The statistics come from information gathered by a consortium of academics known as the Consumer Bankruptcy Project, or CBP. Pottow analyzed these numbers for answers about what causes bankruptcy among older people. As he puts it, "These findings are both striking and ominous."
More than 66 percent of elder people who filed for bankruptcy blamed credit cards for their problems. Debtors older than 65 had a median of $22,562 in credit card debt, much more than younger debtors who had a median of $13,615. Why? Pottow cites four reasons:
- Vulnerability. Older debtors were more likely to be misled or even deliberately defrauded.
- Lack of credit management sophistication. Younger debtors were much more likely than older ones to ask their lender, a charity or family members for help and/or forgiveness of part of the debt.
- Too generous. In 23 percent of the cases, older debtors had tried to help a family member or friend get out of debt and were pulled down themselves.
- Alone. Nearly 70 percent of older debtors said they felt isolated and reluctant to tell anyone about their debt. Compared to the general population of the same age, they tended to be unmarried and living by themselves.

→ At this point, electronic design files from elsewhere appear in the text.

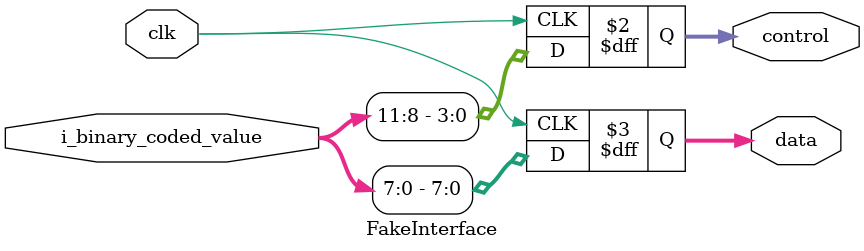
<source format=v>
`timescale 10ns / 100ps

module FakeInterface (
    input clk,
    input [15:0] i_binary_coded_value,
    output reg [3:0] control,
    output reg [7:0] data);

    always @ ( posedge clk ) begin
        control <= i_binary_coded_value[11:8];
        data <= i_binary_coded_value[7:0];
    end

endmodule
</source>
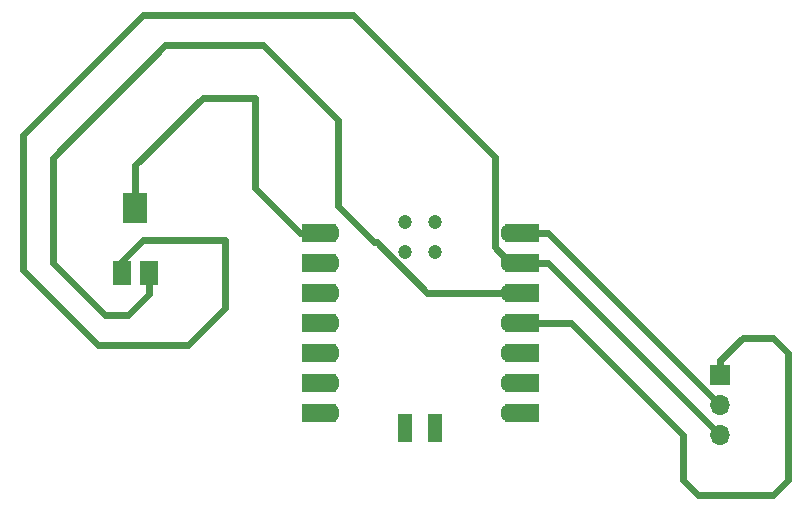
<source format=gbr>
%TF.GenerationSoftware,KiCad,Pcbnew,9.0.0*%
%TF.CreationDate,2025-05-14T15:28:32-04:00*%
%TF.ProjectId,DRAWBRIDGE,44524157-4252-4494-9447-452e6b696361,rev?*%
%TF.SameCoordinates,Original*%
%TF.FileFunction,Copper,L1,Top*%
%TF.FilePolarity,Positive*%
%FSLAX46Y46*%
G04 Gerber Fmt 4.6, Leading zero omitted, Abs format (unit mm)*
G04 Created by KiCad (PCBNEW 9.0.0) date 2025-05-14 15:28:32*
%MOMM*%
%LPD*%
G01*
G04 APERTURE LIST*
%TA.AperFunction,SMDPad,CuDef*%
%ADD10C,1.200000*%
%TD*%
%TA.AperFunction,SMDPad,CuDef*%
%ADD11R,1.200000X2.400000*%
%TD*%
%TA.AperFunction,SMDPad,CuDef*%
%ADD12R,3.000000X1.600000*%
%TD*%
%TA.AperFunction,ComponentPad*%
%ADD13C,1.600000*%
%TD*%
%TA.AperFunction,SMDPad,CuDef*%
%ADD14R,1.500000X2.000000*%
%TD*%
%TA.AperFunction,SMDPad,CuDef*%
%ADD15R,2.000000X2.500000*%
%TD*%
%TA.AperFunction,ComponentPad*%
%ADD16R,1.700000X1.700000*%
%TD*%
%TA.AperFunction,ComponentPad*%
%ADD17O,1.700000X1.700000*%
%TD*%
%TA.AperFunction,Conductor*%
%ADD18C,0.600000*%
%TD*%
G04 APERTURE END LIST*
D10*
%TO.P,M2,20,SWCLK*%
%TO.N,unconnected-(M2-SWCLK-Pad20)*%
X137160000Y-69605000D03*
%TO.P,M2,19,GND*%
%TO.N,unconnected-(M2-GND-Pad19)*%
X137160000Y-72145000D03*
%TO.P,M2,18,RESET*%
%TO.N,unconnected-(M2-RESET-Pad18)*%
X134620000Y-72145000D03*
%TO.P,M2,17,SWDIO*%
%TO.N,unconnected-(M2-SWDIO-Pad17)*%
X134620000Y-69605000D03*
D11*
%TO.P,M2,16,VIN*%
%TO.N,unconnected-(M2-VIN-Pad16)*%
X134625000Y-86995000D03*
%TO.P,M2,15,GND*%
%TO.N,unconnected-(M2-GND-Pad15)*%
X137165000Y-86995000D03*
D12*
%TO.P,M2,14,5V*%
%TO.N,PWR_5V*%
X144510000Y-70485000D03*
D13*
X143510000Y-70485000D03*
D12*
%TO.P,M2,13,GND*%
%TO.N,PWR_GND*%
X144510000Y-73025000D03*
D13*
X143510000Y-73025000D03*
D12*
%TO.P,M2,12,3V3*%
%TO.N,+3.3V*%
X144510000Y-75565000D03*
D13*
X143510000Y-75565000D03*
D12*
%TO.P,M2,11,D10*%
%TO.N,Net-(M1-PWM)*%
X144510000Y-78105000D03*
D13*
X143510000Y-78105000D03*
D12*
%TO.P,M2,10,D9*%
%TO.N,unconnected-(M2-D9-Pad10)*%
X144510000Y-80645000D03*
D13*
%TO.N,unconnected-(M2-D9-Pad10)_1*%
X143510000Y-80645000D03*
D12*
%TO.P,M2,9,D8*%
%TO.N,unconnected-(M2-D8-Pad9)_1*%
X144510000Y-83185000D03*
D13*
%TO.N,unconnected-(M2-D8-Pad9)*%
X143510000Y-83185000D03*
D12*
%TO.P,M2,8,D7*%
%TO.N,unconnected-(M2-D7-Pad8)_1*%
X144510000Y-85725000D03*
D13*
%TO.N,unconnected-(M2-D7-Pad8)*%
X143510000Y-85725000D03*
D12*
%TO.P,M2,7,D6*%
%TO.N,unconnected-(M2-D6-Pad7)*%
X127275000Y-85725000D03*
D13*
%TO.N,unconnected-(M2-D6-Pad7)_1*%
X128275000Y-85725000D03*
D12*
%TO.P,M2,6,D5*%
%TO.N,unconnected-(M2-D5-Pad6)_1*%
X127275000Y-83185000D03*
D13*
%TO.N,unconnected-(M2-D5-Pad6)*%
X128275000Y-83185000D03*
D12*
%TO.P,M2,5,D4*%
%TO.N,unconnected-(M2-D4-Pad5)_1*%
X127275000Y-80645000D03*
D13*
%TO.N,unconnected-(M2-D4-Pad5)*%
X128275000Y-80645000D03*
D12*
%TO.P,M2,4,D3*%
%TO.N,unconnected-(M2-D3-Pad4)_1*%
X127275000Y-78105000D03*
D13*
%TO.N,unconnected-(M2-D3-Pad4)*%
X128275000Y-78105000D03*
D12*
%TO.P,M2,3,D2*%
%TO.N,unconnected-(M2-D2-Pad3)*%
X127275000Y-75565000D03*
D13*
%TO.N,unconnected-(M2-D2-Pad3)_1*%
X128275000Y-75565000D03*
D12*
%TO.P,M2,2,D1*%
%TO.N,unconnected-(M2-D1-Pad2)_1*%
X127275000Y-73025000D03*
D13*
%TO.N,unconnected-(M2-D1-Pad2)*%
X128275000Y-73025000D03*
D12*
%TO.P,M2,1,D0*%
%TO.N,Net-(M2-D0)*%
X127275000Y-70485000D03*
D13*
X128275000Y-70485000D03*
%TD*%
D14*
%TO.P,RV1,1,1*%
%TO.N,+3.3V*%
X112920000Y-73870000D03*
D15*
%TO.P,RV1,2,2*%
%TO.N,Net-(M2-D0)*%
X111760000Y-68370000D03*
D14*
%TO.P,RV1,3,3*%
%TO.N,PWR_GND*%
X110610000Y-73870000D03*
%TD*%
D16*
%TO.P,M1,1,PWM*%
%TO.N,Net-(M1-PWM)*%
X161290000Y-82565000D03*
D17*
%TO.P,M1,2,+*%
%TO.N,PWR_5V*%
X161290000Y-85105000D03*
%TO.P,M1,3,-*%
%TO.N,PWR_GND*%
X161290000Y-87645000D03*
%TD*%
D18*
%TO.N,PWR_GND*%
X130175000Y-52070000D02*
X112395000Y-52070000D01*
X143510000Y-73025000D02*
X146670000Y-73025000D01*
X119380000Y-76835000D02*
X119380000Y-71120000D01*
X119380000Y-71120000D02*
X112395000Y-71120000D01*
X146670000Y-73025000D02*
X161290000Y-87645000D01*
X108585000Y-80010000D02*
X116205000Y-80010000D01*
X102235000Y-62230000D02*
X102235000Y-73660000D01*
X102235000Y-73660000D02*
X108585000Y-80010000D01*
X142209000Y-71724000D02*
X142209000Y-64104000D01*
X110610000Y-72905000D02*
X110610000Y-73870000D01*
X142209000Y-64104000D02*
X130175000Y-52070000D01*
X112395000Y-71120000D02*
X110610000Y-72905000D01*
X112395000Y-52070000D02*
X102235000Y-62230000D01*
X116205000Y-80010000D02*
X119380000Y-76835000D01*
X143510000Y-73025000D02*
X142209000Y-71724000D01*
%TO.N,PWR_5V*%
X146670000Y-70485000D02*
X161290000Y-85105000D01*
X143510000Y-70485000D02*
X146670000Y-70485000D01*
%TO.N,Net-(M1-PWM)*%
X165735000Y-79375000D02*
X163195000Y-79375000D01*
X167005000Y-80645000D02*
X165735000Y-79375000D01*
X158115000Y-87609397D02*
X158115000Y-91440000D01*
X167005000Y-91440000D02*
X167005000Y-80645000D01*
X165735000Y-92710000D02*
X167005000Y-91440000D01*
X161290000Y-81280000D02*
X161290000Y-82565000D01*
X159385000Y-92710000D02*
X165735000Y-92710000D01*
X143510000Y-78105000D02*
X148610603Y-78105000D01*
X163195000Y-79375000D02*
X161290000Y-81280000D01*
X148610603Y-78105000D02*
X158115000Y-87609397D01*
X158115000Y-91440000D02*
X159385000Y-92710000D01*
%TO.N,+3.3V*%
X122555000Y-54610000D02*
X114300000Y-54610000D01*
X132221950Y-71304000D02*
X131963322Y-71304000D01*
X128905000Y-68245678D02*
X128905000Y-60960000D01*
X131963322Y-71304000D02*
X128905000Y-68245678D01*
X143510000Y-75565000D02*
X136482950Y-75565000D01*
X111125000Y-77470000D02*
X112920000Y-75675000D01*
X109220000Y-77470000D02*
X111125000Y-77470000D01*
X136482950Y-75565000D02*
X132221950Y-71304000D01*
X104775000Y-73025000D02*
X109220000Y-77470000D01*
X114300000Y-54610000D02*
X104775000Y-64135000D01*
X112920000Y-75675000D02*
X112920000Y-73870000D01*
X104775000Y-64135000D02*
X104775000Y-73025000D01*
X128905000Y-60960000D02*
X122555000Y-54610000D01*
%TO.N,Net-(M2-D0)*%
X121920000Y-59055000D02*
X121920000Y-66675000D01*
X117475000Y-59055000D02*
X111760000Y-64770000D01*
X125730000Y-70485000D02*
X128275000Y-70485000D01*
X121920000Y-59055000D02*
X117475000Y-59055000D01*
X121920000Y-66675000D02*
X125730000Y-70485000D01*
X111760000Y-64770000D02*
X111760000Y-68370000D01*
%TD*%
M02*

</source>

Where did the credit card debt come from? Nearly 60 percent of debtors over 65 said they got into trouble because of medical bills. Pottow pointed out that almost all of these people were eligible for Medicare, but it apparently wasn't enough.
He concluded three things from his study that anyone living in retirement should take to heart:
- Putting something on a credit card and paying the minimum may seem like an answer, but it's not.
- It's easy to let your family's financial problems drag you down. Using your credit to help somebody else out is often a very bad idea.
- If you can't pay your medical bills, look for help before you get in too deep.
What happens to people after they declare bankruptcy? About 40 percent were still struggling with medical bills after they filed for bankruptcy. More than 30 percent said they went back to work.
As one respondent says, "It's hard out here at 71 trying to make a living. Hope you don't have to file bankruptcy at 71 and still try to work."